(Faith And Industry 2003)
Un disco fresco fresco e divertente.
Non ci sono molte altre parole per definire il lavoro di questo ragazzo d’origine irlandese di 19 anni , che sicuramente farà sul serio, ma che sembra aver fuso tutti i suoi probabili amori ed aver creato un ibrido piacevole e spassoso.
Ci sono i cori e voci che spesso si avvicinano ai Depeche Mode in To The Lighthouse e A Boy Like Me, c’è qualcosa che ricorda Morrisey, ma il tutto è condito da basi che sono, ovviamente, al passo coi tempi, vedi Bloodbeat; senza nessuna preoccupazione possiamo sentire uno sull’altro ritmi tecno, oppure hip hop, assieme a cori degni della migliore tradizione pop inglese. In più sin dall’inizio Patrick gioca, a cominciare dal suo nome, tanto da intitolare il suo album ‘Lycanthropy’, e poi riempe di ululati il disco, come d’altronde non sono da meno i suoi gridolini tra un pezzo ed un altro: sembra così tranquillo ed a suo agio da scherzare senza alcuna remora, si lascia andare ad esploit che condiscono quasi ogni brano di quel “qualcosa” che lo rende piacevole ad ogni ennesimo ascolto.
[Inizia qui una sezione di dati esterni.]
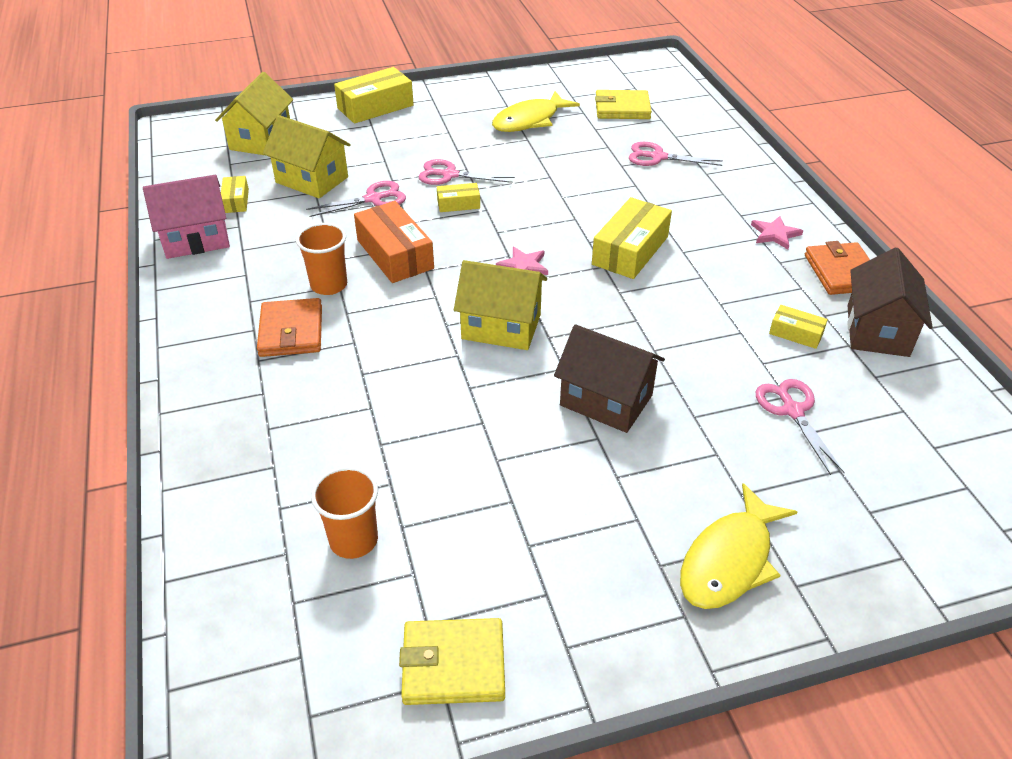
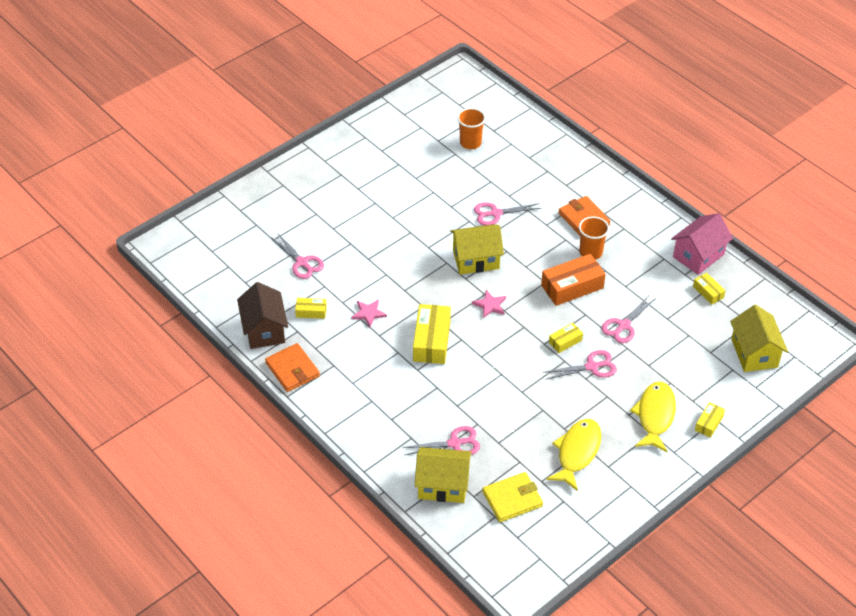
camera: 155 degrees right, 5 degrees up
yellow house [263,115,351,198] -> yellow house moved to [415,447,471,503]
yellow box [334,67,414,124] -> yellow box [695,402,725,438], size x0.53
orange box [354,201,434,283] -> orange box turned 60 degrees counterclockwise [541,254,606,306]
yellow wallet [399,618,505,705] -> none
brown house [554,324,665,433] -> none
yellow fish [680,483,798,609] -> yellow fish moved to [630,382,676,453]
pink star [751,216,803,249] -> pink star moved to [351,299,387,327]
none -> pink scissors [474,202,542,225]

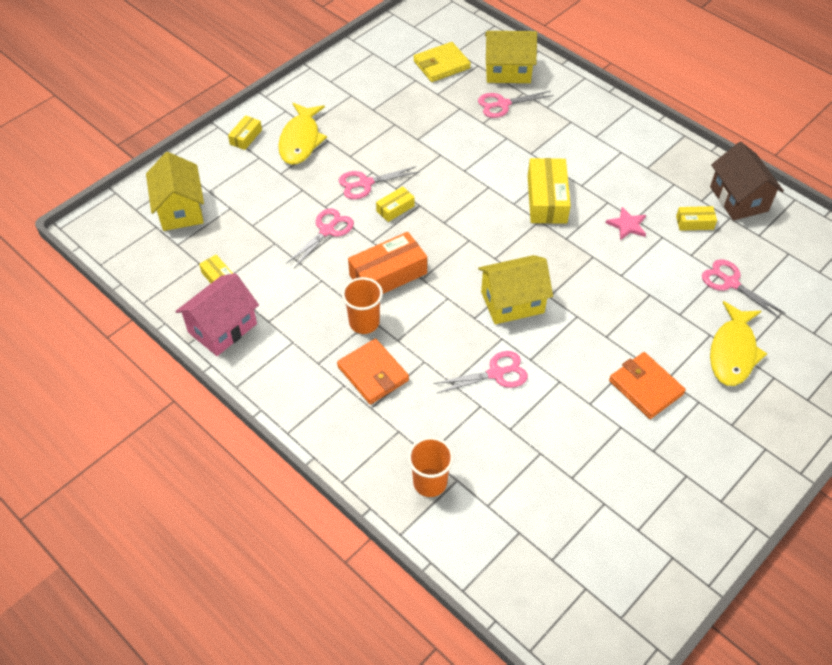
camera: 175 degrees right, 5 degrees up
orange wallet [265,343,320,392] -> orange wallet moved to [609,352,686,419]
orange cup [457,108,486,149] -> orange cup moved to [408,437,454,497]
pink star [472,290,506,318] -> none
yellow fish [546,419,601,491] -> yellow fish moved to [710,301,767,386]

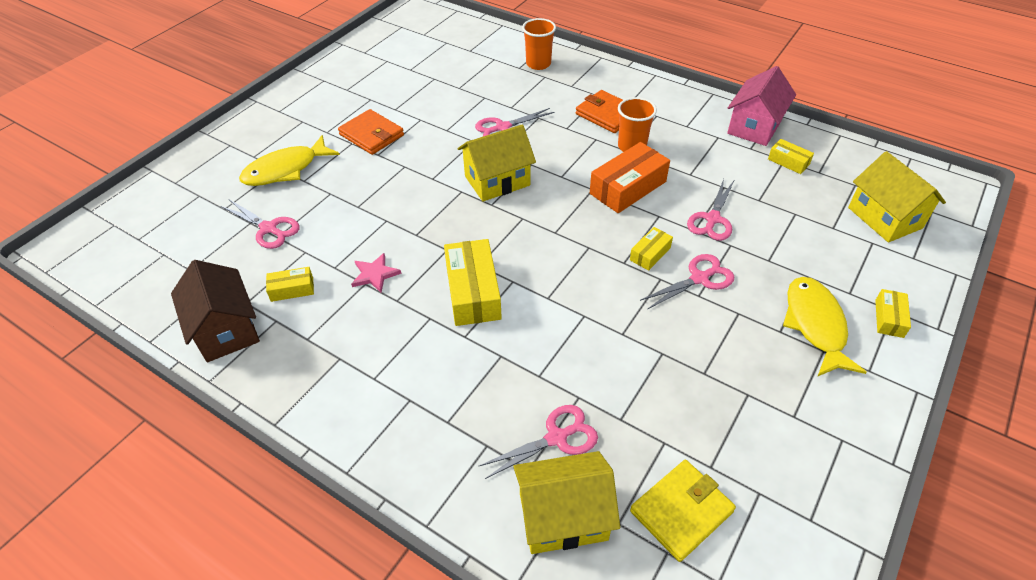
camera: 170 degrees right, 5 degrees down
yellow fish [710,301,767,386] -> yellow fish turned 135 degrees counterclockwise [239,135,340,186]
Infatti trattandosi fondamentalmente di materia pop riarrangiata, come dicevamo, con piglio ballabile ed attuale, spunta sempre, qui e là, quell’espediente che la volta precedente non si era colto, quegli archi e certe chitarrine quasi folk Pigeon Song che la volta prima non avevamo riconosciuto.
E visto che sempre di qualcosa vicino al pop si sta parlando, non potevano mancare piacevolissimi brani più simili ad una ballata Demolition. Ed anche in questo caso ci troviamo di fronte a pezzi ben costruiti, ben arrangiati, e, non smetto di dirlo, ben cantati.
‘Lycanthropy’ è un disco consigliatissimo e folgorante, che rimane piacevole ed interessante anche dopo il primo ascolto perche la sua alchimia di synth molto anni ’80, senso ritmico decisamente più moderno The Chilcatcher, London, strumentazione classica che annovera chitarre, chitarrine, organetti e tutto quanto può far parte della tradizione musicale anglosassone ‘Lycanthropy’ viene esaltato da un attegiamento piuttosto personale: abbiamo già detto della voce, che non esita a scherzare con se stessa, e con i suoi stessi modelli. C’è da aggiungere che il nostro taglia e cuce loop ritmici, voci, suoni vari, con un fare apparentemente approssimativo, conferendo al suo lavoro quel senso di sporcizia, che rende il tutto un pò garage.
Finalmente qualcosa che non esito a definire giovane, in ogni senso.